Look: Hierarchy … Producer … Director … Actor. That is the pecking order.
In ELT productions, the scriptwriter (me) had equal say with the director (once off the set). Once (filming Mystery Tour) the director argued the toss … he wanted a female character to put on a flimsy nightdress to answer the door, for his own gratification, I suspect. It wasn’t in the script. I said ‘Absolutely not. it’s for secondary schools. It won’t sell.’ I had every right. He was being paid. I was on a royalty from future sales and nothing more.
The director said “Get the writer off the set. It’s him or me!”
The producer said, ‘The writer stays. Take five minutes to think. Then if you can’t follow our production requirements, goodbye. I’ll direct it myself.”
The director bit his lip and continued.
The actors in SS-GB are accomplished, experienced professionals. Direct them. They can do it. They will if told. It may ruffle a few feathers, but the overall responsibility is the director’s. I was even more annoyed at the way the flak (well, it is about World War II) is directed largely at Sam Riley and James Cosmo.

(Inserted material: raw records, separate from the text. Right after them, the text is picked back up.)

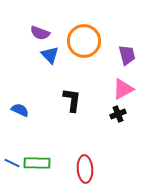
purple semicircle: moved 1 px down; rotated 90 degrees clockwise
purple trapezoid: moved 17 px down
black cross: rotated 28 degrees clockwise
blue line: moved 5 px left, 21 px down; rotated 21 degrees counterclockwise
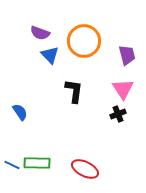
pink triangle: rotated 35 degrees counterclockwise
black L-shape: moved 2 px right, 9 px up
blue semicircle: moved 2 px down; rotated 30 degrees clockwise
blue line: moved 2 px down
red ellipse: rotated 60 degrees counterclockwise
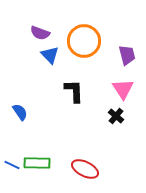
black L-shape: rotated 10 degrees counterclockwise
black cross: moved 2 px left, 2 px down; rotated 28 degrees counterclockwise
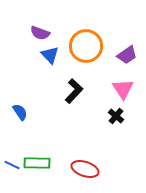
orange circle: moved 2 px right, 5 px down
purple trapezoid: rotated 70 degrees clockwise
black L-shape: rotated 45 degrees clockwise
red ellipse: rotated 8 degrees counterclockwise
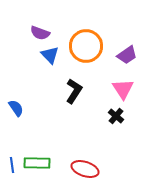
black L-shape: rotated 10 degrees counterclockwise
blue semicircle: moved 4 px left, 4 px up
blue line: rotated 56 degrees clockwise
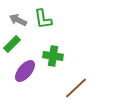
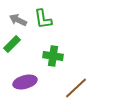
purple ellipse: moved 11 px down; rotated 35 degrees clockwise
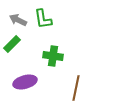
brown line: rotated 35 degrees counterclockwise
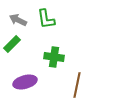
green L-shape: moved 3 px right
green cross: moved 1 px right, 1 px down
brown line: moved 1 px right, 3 px up
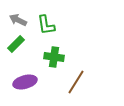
green L-shape: moved 6 px down
green rectangle: moved 4 px right
brown line: moved 1 px left, 3 px up; rotated 20 degrees clockwise
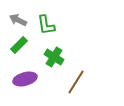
green rectangle: moved 3 px right, 1 px down
green cross: rotated 24 degrees clockwise
purple ellipse: moved 3 px up
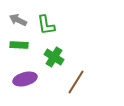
green rectangle: rotated 48 degrees clockwise
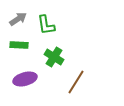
gray arrow: moved 1 px up; rotated 120 degrees clockwise
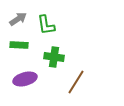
green cross: rotated 24 degrees counterclockwise
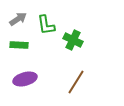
green cross: moved 19 px right, 17 px up; rotated 18 degrees clockwise
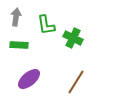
gray arrow: moved 2 px left, 2 px up; rotated 48 degrees counterclockwise
green cross: moved 2 px up
purple ellipse: moved 4 px right; rotated 25 degrees counterclockwise
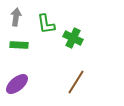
green L-shape: moved 1 px up
purple ellipse: moved 12 px left, 5 px down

Yes, they were totally unintelligible at times, but actors don’t listen to the sound through headphones. They had every right to assume, unless told otherwise, that it sounded clear on the day. Thirteen people are credited in the “Sound Department” on IMDB. That’s what the sound supervisor is checking as you film. Blaming the actors is diversionary, unfair and hurtful. The fault must be the director and producer and sound department. Don’t put it on the actors. I’ll add that if I were the director, I wouldn’t let anyone else blame the actors either. The buck stops there.
On to the film grammar point. We put new dialogue on all the first three Wallace & Gromit videos. It was painstaking because even with an animation, you have to match mouth moves. Let’s return to the overdubbing in American major movies. It makes the comprehension more problematic.
In SS-GB, again and again, dialogue was heard with actors walking away, turned away from camera, in total shadow. I was getting annoyed at the ineptness of the direction on that alone, and the visual angles which were chosen greatly exacerbated the effect of the mumbling. They had whispered dialogue on wide shots. It’s simple. People whisper to you when you are close to them. You want whispering? Then you use tight close up. As has been pointed out, the Germans were far easier to understand than the English … it was in character for them to speak loudly in a commanding way AND they tended to be filmed face on.
Even better, when the Germans spoke in German we had SUBTITLES. Joy and relief. One BBC voice suggested we might use subtitles throughout if we had problems … what?
The BBC say they’ll investigate “boosting the audio” for episode 2.
Well, they can remix the levels against background noise and music and it might help a bit. They can boost treble too, which sometimes helps. But in the end loud inarticulate mumbling is still inarticulate mumbling. I’ll try ten minutes of episode 2, and if the boost does nothing, switch off.
And please, BBC apologists (there are a bunch who claim it was clear), just do an audio comparison with ITV’s Halcyon.
I’ll add that Halcyon’s fictional version of real London 1940, is a far better story than Deighton’s alternative reality. Philip K. Dick’s original novel, The Man in The High Castle was written in 1962, and set in an alternate future after Japan and Germany had won the war. Len Deighton’s SS-GB dates from 1978. Now we have the TV series for both. The Philip K. Dick were the inspiration for both the Deighton novel and the BBC series, I suspect.
EPISODE TWO
Boosted top end aided clarity, and they balanced the vocal track higher against background … though still inept in seeing mouths move, or speakers at a plausible distance. Mainly I could hear it better than epode one.